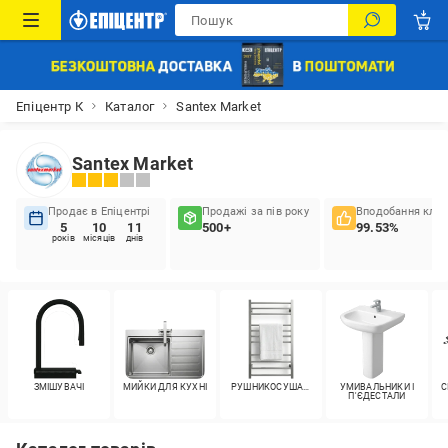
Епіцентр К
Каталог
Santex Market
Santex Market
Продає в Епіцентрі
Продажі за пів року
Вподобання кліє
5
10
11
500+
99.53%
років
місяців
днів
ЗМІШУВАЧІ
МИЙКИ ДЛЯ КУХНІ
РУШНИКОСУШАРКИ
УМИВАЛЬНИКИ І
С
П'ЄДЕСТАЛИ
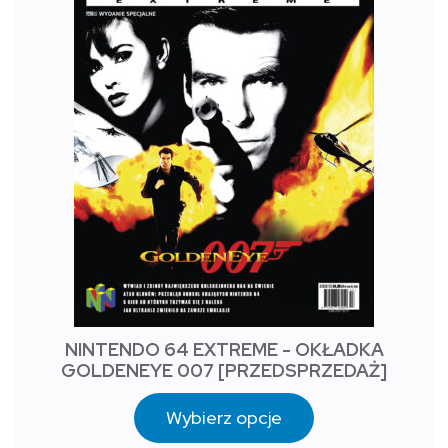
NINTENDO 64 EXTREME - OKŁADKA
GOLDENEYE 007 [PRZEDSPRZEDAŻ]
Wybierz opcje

About this exercise: Write the data above out again exactly, minus its pictures.

Solution to this exercise:
Епіцентр К
Каталог
Santex Market
Santex Market
Продає в Епіцентрі
Продажі за пів року
Вподобання кліє
5
10
11
500+
99.53%
років
місяців
днів
ЗМІШУВАЧІ
МИЙКИ ДЛЯ КУХНІ
РУШНИКОСУШАРКИ
УМИВАЛЬНИКИ І
С
П'ЄДЕСТАЛИ
NINTENDO 64 EXTREME - OKŁADKA
GOLDENEYE 007 [PRZEDSPRZEDAŻ]
Wybierz opcje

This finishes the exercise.